Lawrence Cohn of Variety found that Merhi "is a cold fish of a hero while Rothrock is stuck in a sidekick role", making it "a lesser effort" in her career. He added that Toronto "subs unconvincingly for the New York setting, though the pic is technically well-made" and would still "please diehard fans."
Sister publications TV Guide and The Motion Picture Annual were unenthusiastic, writing that "[d]espite an admittedly ambitious plot, Tiger Claws suffers from being grounded in a bonehead cops-and-ninjas formula." They also criticized Merhi's self-aggrandizement in his final fight with Yeung, assessing that "it's just too clear whose side the filmmakers are on. The cop can defeat this giant with his hands cuffed—and he does [...] It's just too lopsided a contest for fans expecting a terrific tussle, and the treatment brings little allure to the vaunted tiger style."

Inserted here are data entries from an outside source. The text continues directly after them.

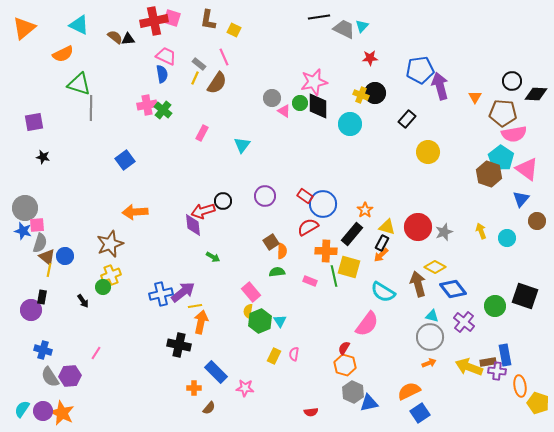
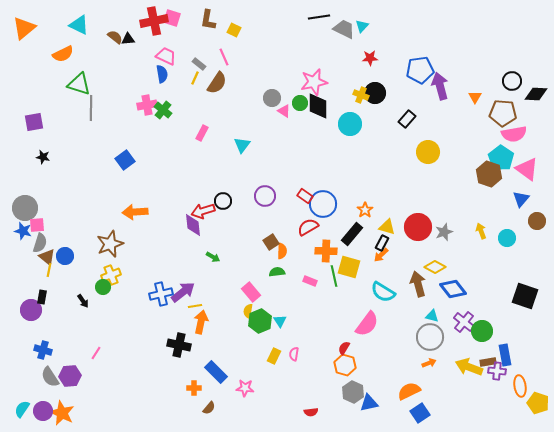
green circle at (495, 306): moved 13 px left, 25 px down
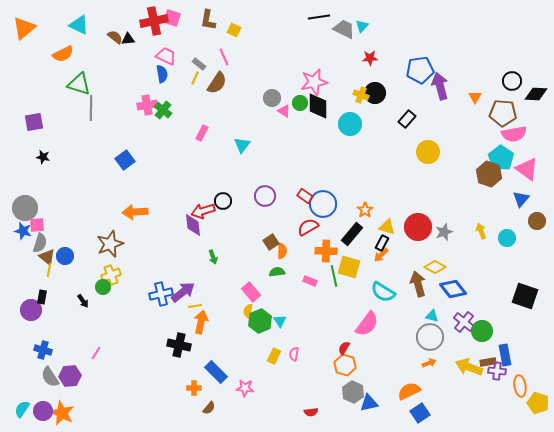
green arrow at (213, 257): rotated 40 degrees clockwise
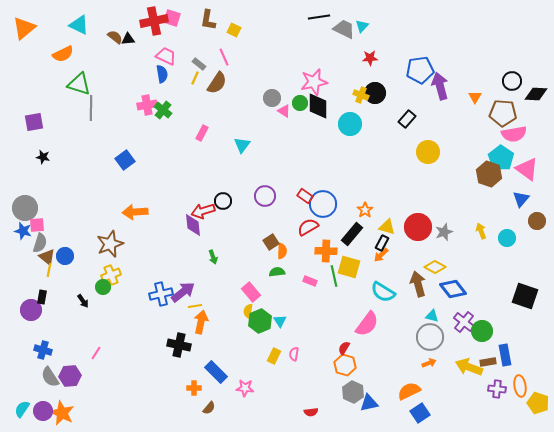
purple cross at (497, 371): moved 18 px down
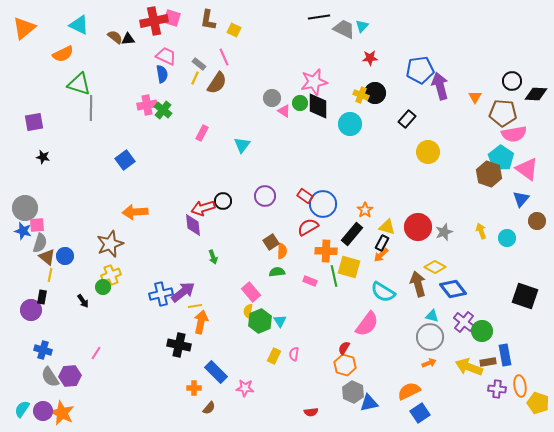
red arrow at (203, 211): moved 3 px up
yellow line at (49, 270): moved 1 px right, 5 px down
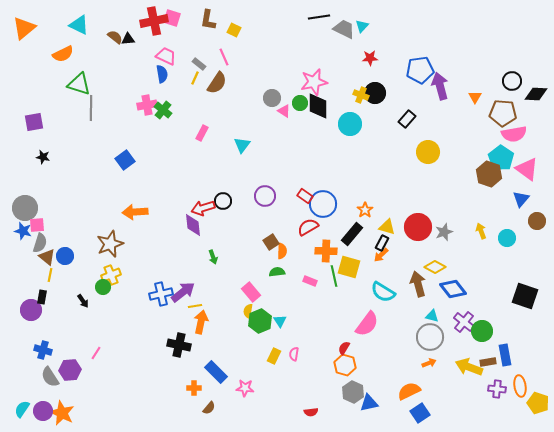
purple hexagon at (70, 376): moved 6 px up
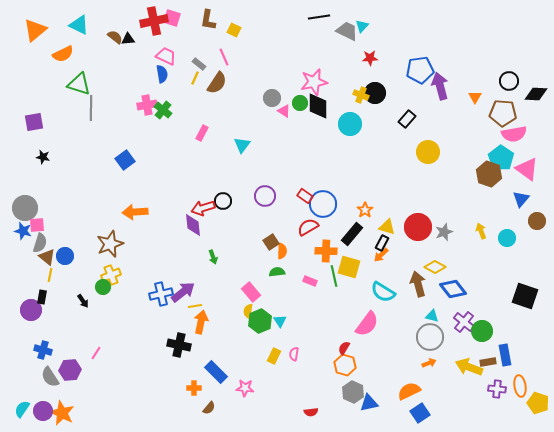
orange triangle at (24, 28): moved 11 px right, 2 px down
gray trapezoid at (344, 29): moved 3 px right, 2 px down
black circle at (512, 81): moved 3 px left
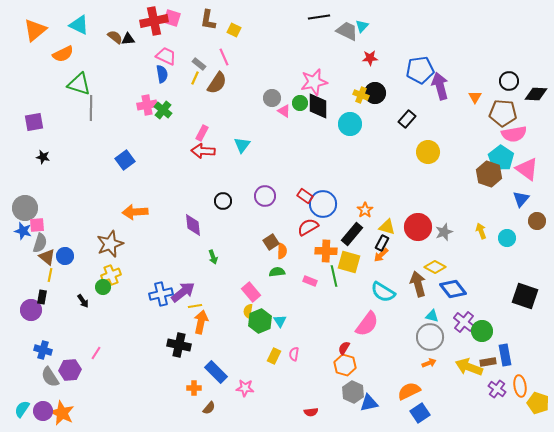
red arrow at (203, 208): moved 57 px up; rotated 20 degrees clockwise
yellow square at (349, 267): moved 5 px up
purple cross at (497, 389): rotated 30 degrees clockwise
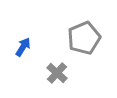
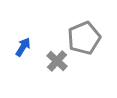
gray cross: moved 12 px up
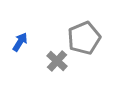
blue arrow: moved 3 px left, 5 px up
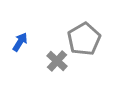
gray pentagon: moved 1 px down; rotated 8 degrees counterclockwise
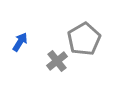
gray cross: rotated 10 degrees clockwise
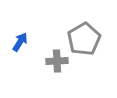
gray cross: rotated 35 degrees clockwise
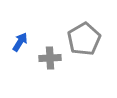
gray cross: moved 7 px left, 3 px up
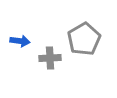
blue arrow: moved 1 px up; rotated 66 degrees clockwise
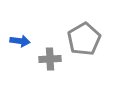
gray cross: moved 1 px down
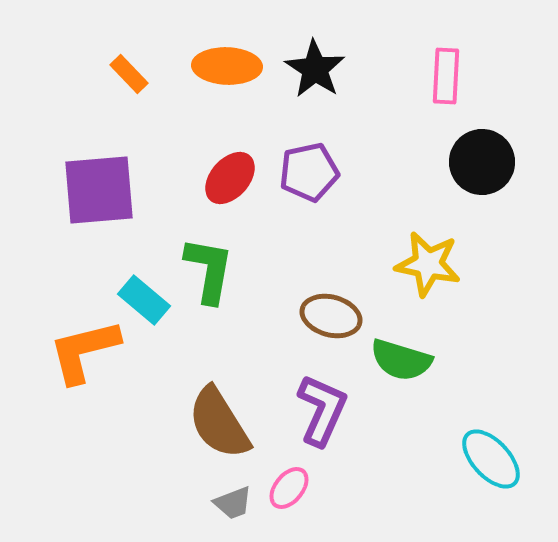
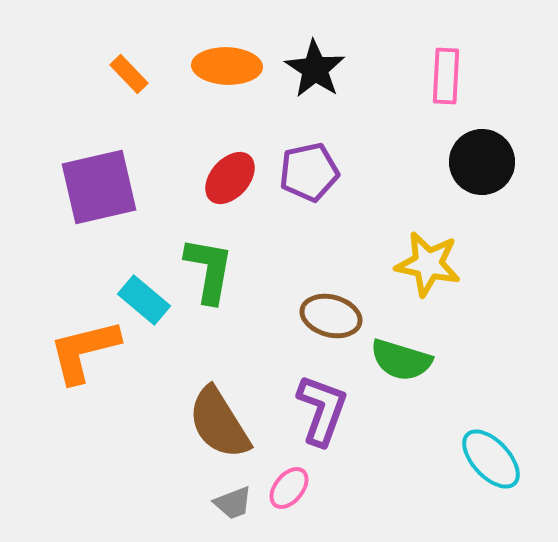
purple square: moved 3 px up; rotated 8 degrees counterclockwise
purple L-shape: rotated 4 degrees counterclockwise
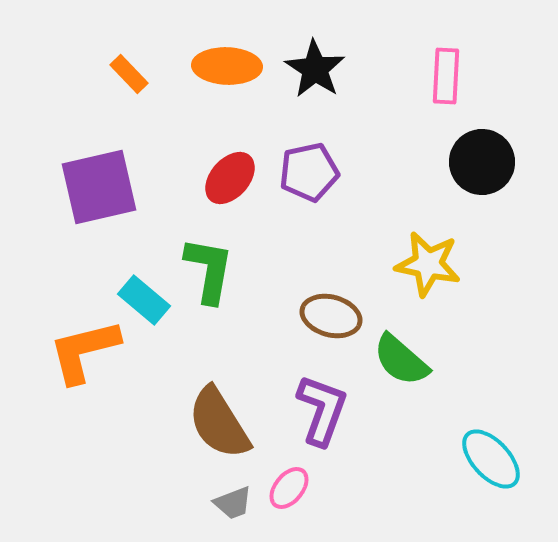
green semicircle: rotated 24 degrees clockwise
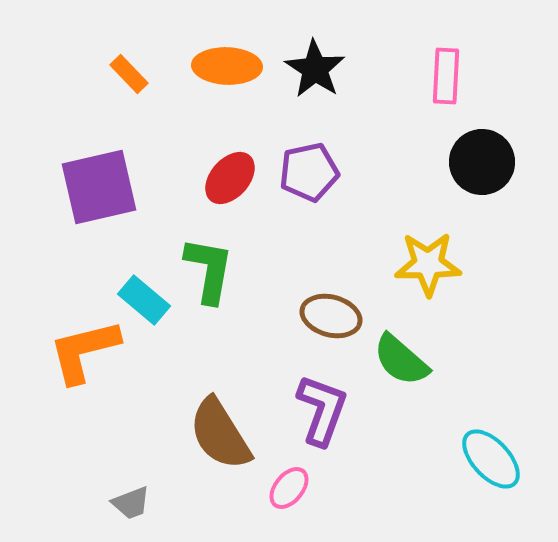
yellow star: rotated 12 degrees counterclockwise
brown semicircle: moved 1 px right, 11 px down
gray trapezoid: moved 102 px left
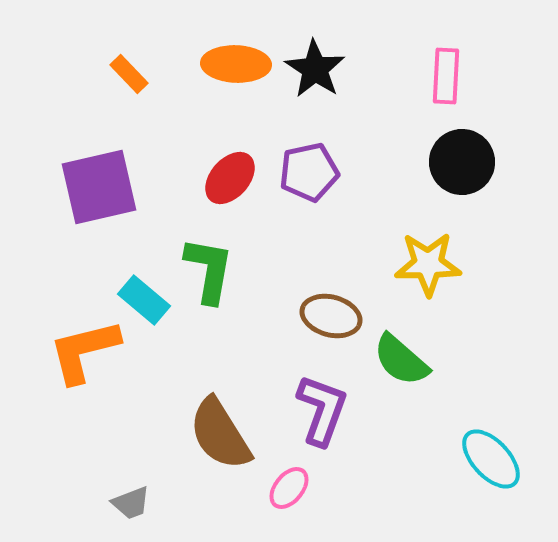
orange ellipse: moved 9 px right, 2 px up
black circle: moved 20 px left
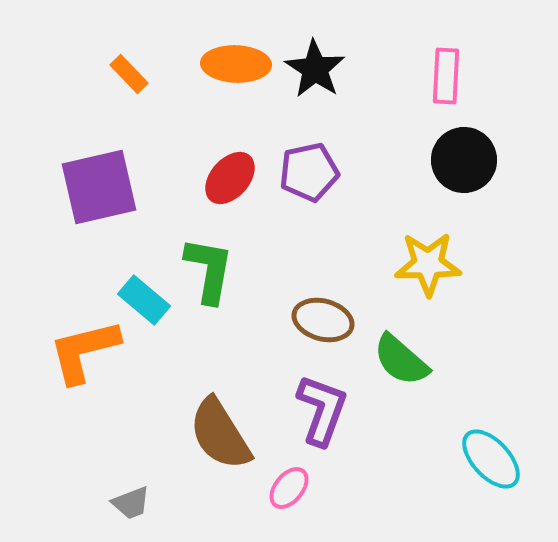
black circle: moved 2 px right, 2 px up
brown ellipse: moved 8 px left, 4 px down
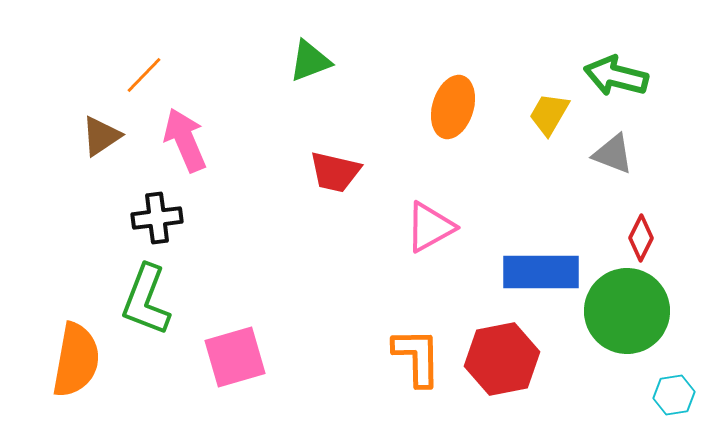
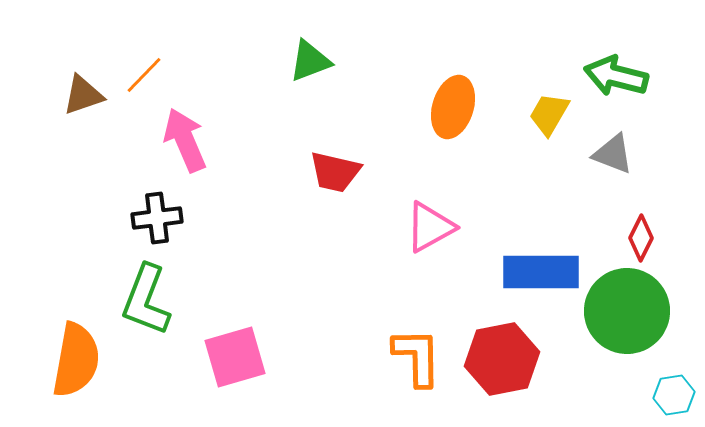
brown triangle: moved 18 px left, 41 px up; rotated 15 degrees clockwise
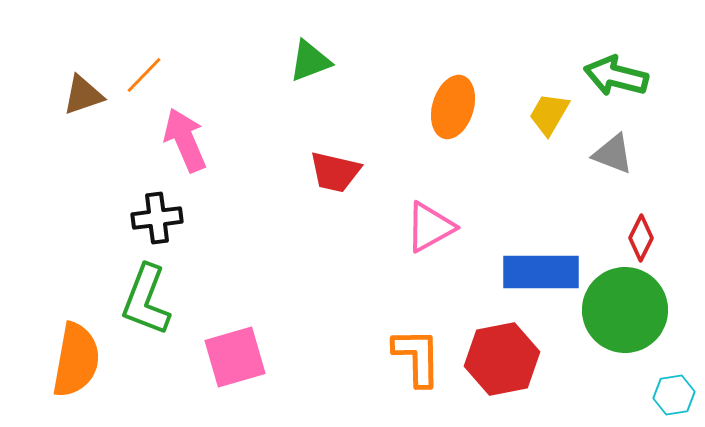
green circle: moved 2 px left, 1 px up
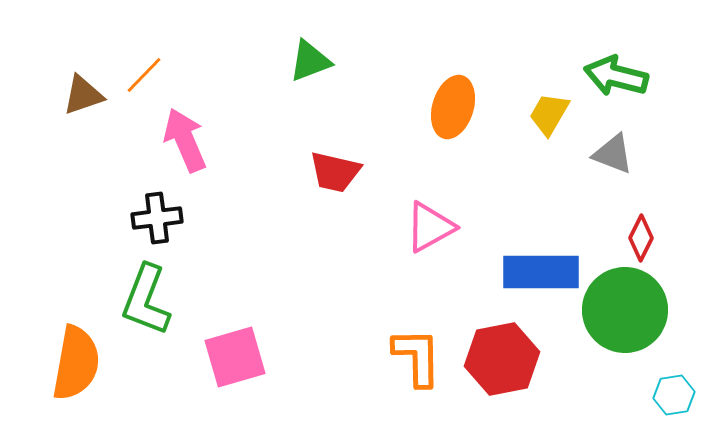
orange semicircle: moved 3 px down
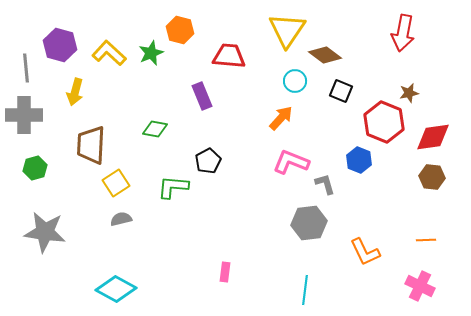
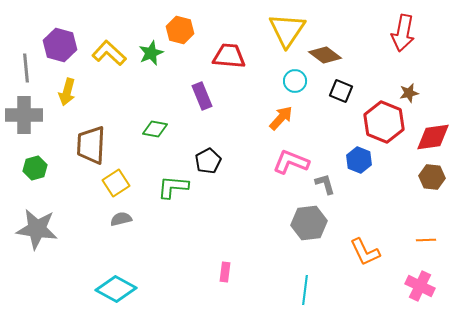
yellow arrow: moved 8 px left
gray star: moved 8 px left, 3 px up
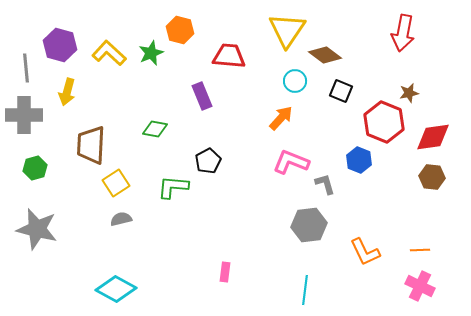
gray hexagon: moved 2 px down
gray star: rotated 6 degrees clockwise
orange line: moved 6 px left, 10 px down
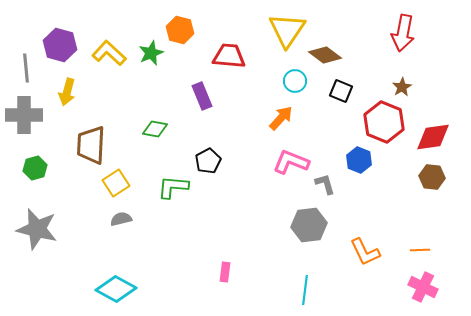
brown star: moved 7 px left, 6 px up; rotated 18 degrees counterclockwise
pink cross: moved 3 px right, 1 px down
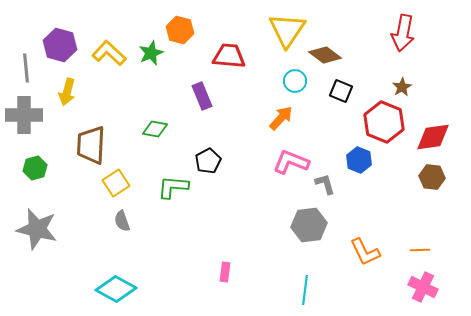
gray semicircle: moved 1 px right, 2 px down; rotated 95 degrees counterclockwise
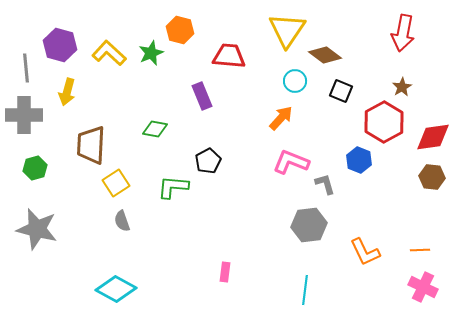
red hexagon: rotated 9 degrees clockwise
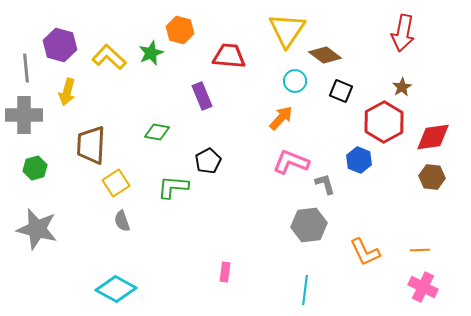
yellow L-shape: moved 4 px down
green diamond: moved 2 px right, 3 px down
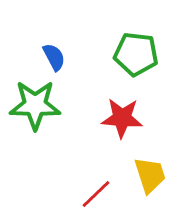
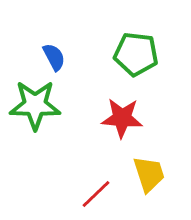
yellow trapezoid: moved 1 px left, 1 px up
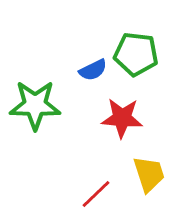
blue semicircle: moved 39 px right, 13 px down; rotated 92 degrees clockwise
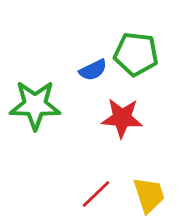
yellow trapezoid: moved 21 px down
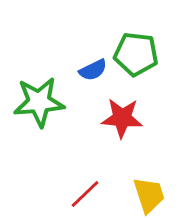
green star: moved 4 px right, 3 px up; rotated 6 degrees counterclockwise
red line: moved 11 px left
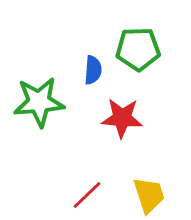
green pentagon: moved 2 px right, 5 px up; rotated 9 degrees counterclockwise
blue semicircle: rotated 60 degrees counterclockwise
red line: moved 2 px right, 1 px down
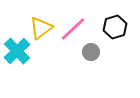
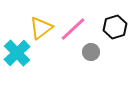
cyan cross: moved 2 px down
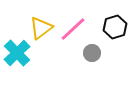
gray circle: moved 1 px right, 1 px down
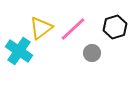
cyan cross: moved 2 px right, 2 px up; rotated 12 degrees counterclockwise
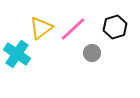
cyan cross: moved 2 px left, 3 px down
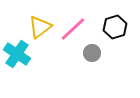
yellow triangle: moved 1 px left, 1 px up
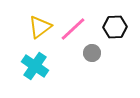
black hexagon: rotated 15 degrees clockwise
cyan cross: moved 18 px right, 12 px down
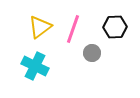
pink line: rotated 28 degrees counterclockwise
cyan cross: rotated 8 degrees counterclockwise
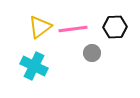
pink line: rotated 64 degrees clockwise
cyan cross: moved 1 px left
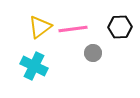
black hexagon: moved 5 px right
gray circle: moved 1 px right
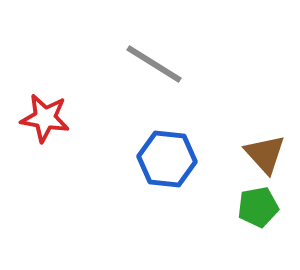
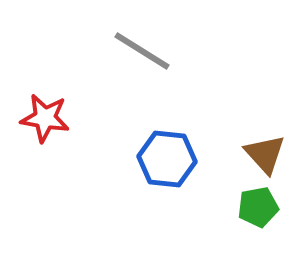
gray line: moved 12 px left, 13 px up
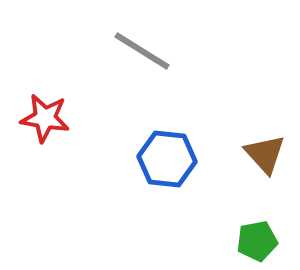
green pentagon: moved 1 px left, 34 px down
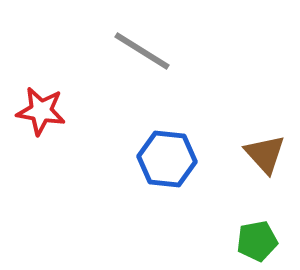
red star: moved 4 px left, 7 px up
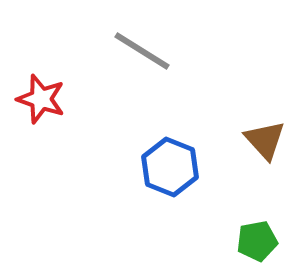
red star: moved 12 px up; rotated 9 degrees clockwise
brown triangle: moved 14 px up
blue hexagon: moved 3 px right, 8 px down; rotated 16 degrees clockwise
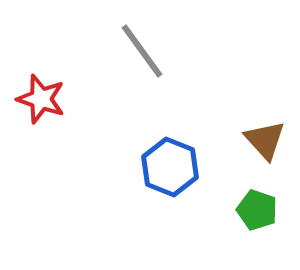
gray line: rotated 22 degrees clockwise
green pentagon: moved 31 px up; rotated 30 degrees clockwise
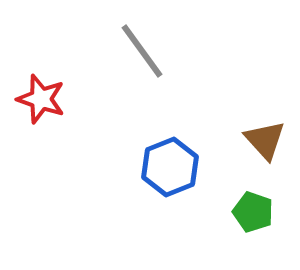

Trevor Johnson of the British Film Institute's Sight and Sound magazine wrote that "Rothrock and Merhi are as nifty as ever, but the exposition and supporting players leave a lot to be desired." Joe Kane, the New York Daily News resident genre columnist, opined that "[w]hile acting-wise, Cynthia and Jalal may not remind viewers of Meryl Streep and Jack Nicholson, both project a natural awkwardness that actually adds to their credibility and helps make them a highly watchable duo". He also found that Yeung made for "an excellent adversary" and that the film offered "surprising mileage" for its modest budget.

==Post-release==
On May 3, 2024, the film received a screening in presence of Merhi and Makin at Toronto's Revue Cinema, as part of the venue's "Black Belt Cinema" series. On this occasion, some of the cut test footage was shown for the first time.

==Soundtrack==
The score was composed by Varouje Hagopian, who had a group rock and for whom it was the first film work. It was mixed in mono. Parts of it were re-used for Fearless Tiger, an enhanced version of Merhi's first film Black Pearls, which was released in 1994.

==Sequels==
The film was followed by Tiger Claws II (1996), and Tiger Claws III: The Final Conflict (1999). Rothrock and Merhi reprised their roles in both films, with Yeung also returning for the second one.